Starting with fun books for the younger set: The very top of this year's list is The Duchess of Whimsy by Randall de Seve. It's by far and away one of the best picture books I read in 2009, and it's absolutely perfect. The Earl of Norm is hopelessly in love with the Duchess of Whimsy, but can't seem to get her attention, until at last he is just himself. Beautifully charming, and of course filled with whimsy, this is a grand book.
Smitten by David Gordon. A lone mitten meets a stray sock and together they set off on many adventures, from the fun of swimming at the laundromat to the terror of the subway tracks. They discover that they are the perfect pair and definitely smitten. This is also a great gift for any age.
One True Bear by Ted Dewan. I discovered this title courtesy of Stan Steiner at Boise State University.
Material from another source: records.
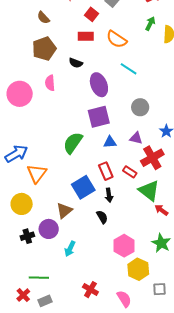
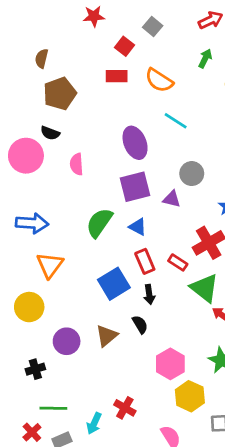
brown semicircle: (43, 18) -> (42, 59), moved, turned 56
black semicircle: (76, 63) -> (50, 133), moved
pink semicircle: (50, 83) -> (77, 164), moved
purple triangle: (136, 138) -> (172, 199), moved
blue triangle: (110, 142) -> (138, 227), moved, turned 32
blue arrow: (16, 154) -> (32, 223), moved, turned 35
brown triangle: (64, 211) -> (107, 336), moved
black cross: (27, 236) -> (35, 369), moved
cyan arrow: (70, 249) -> (94, 423), moved
red cross: (90, 290) -> (125, 408), moved

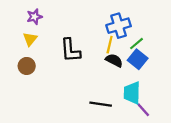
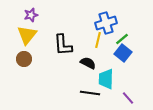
yellow triangle: (30, 39) -> (27, 35), size x1.5
black semicircle: (114, 60) -> (88, 63), moved
cyan trapezoid: (132, 93) -> (106, 79), moved

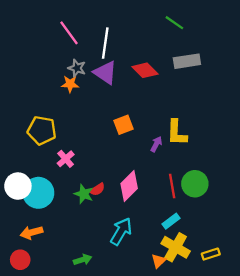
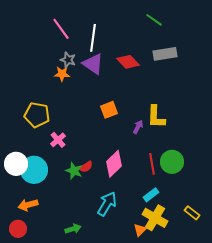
yellow rectangle: (211, 254) -> (192, 213), moved, turned 56

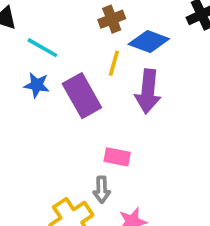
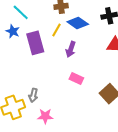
purple arrow: (148, 91) -> (71, 49), size x0.7
pink rectangle: (117, 157) -> (76, 79), moved

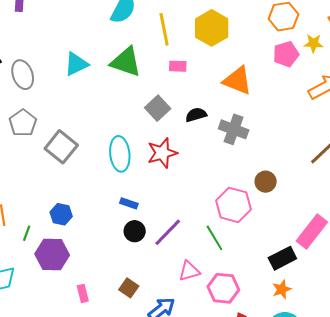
In his words, "Surviving a little boy named Damian had been impossible until the right bear with the 'right stuffing' volunteered for service." Just a wonderful story about the friendship of a loving toy.
Love, Splat by Rob Scotton. Splat is a cat who really wants to give Kitten a very special valentine, but he just can't seem to make it happen. Rob Scotton's illustrations tell so much more than the words, you can't help but laugh your way through this picture book.
I Love You Book by Todd Parr. Perfect for pre-schoolers, this book shares the many ways that we can say "I love you." The pictures are clean and clear, and the text is simple and complete.
Snuggle Puppy by Sandra Boynton. This chunky board book is one of the best hugs for the smallest of children. There's something wonderful about curling up with your children and then getting to laugh with them. Boynton is a master of gentle childhood humor.
For 8- to 12-year-olds, I recommend Juliet Dove, Queen of Love by Bruce Coville. Juliet comes into possession of Helen of Troy's amulet, which makes her into a boy magnet and brings all of the trials that come with it. It's kind of like "The Lightning Thief" by Percy Jackson, because it's filled with characters from Greek mythology, but the wisecracking rats with Cupid arrows definitely take this story in new and fun directions.
Now, for teens, my No. 1 pick is The Lonely Hearts Club by Elizabeth Eulberg. My daughter introduced me to this book, and she has great taste. Penny has decided that teenage boys are worthless and starts the Lonely Hearts Club for girls who won't hang their self- esteem around boys who treat them badly. The boys take exception to this treatment and trouble brews. I really liked this book about trust and empowerment (and The Beatles lyrics quoted throughout the book didn't hurt).
An Abundance of Katherines by John Green. A math prodigy has been dumped by 19 Katherines in a row. Now he's on a road trip with his best friend on a quest to create the theorem of whether you're a dumper or a dumpee. Everyone on staff has enjoyed this title, and we think that you will, too.
Impossible by Nancy Werlin. This brilliant, modern fairy tale that's centered on three impossible tasks, a cunning opponent and the passion of love was a finalist for the National Book Award. One of the favorite reads from our On the Edge Book Club for Teens, this book will stay with you for years.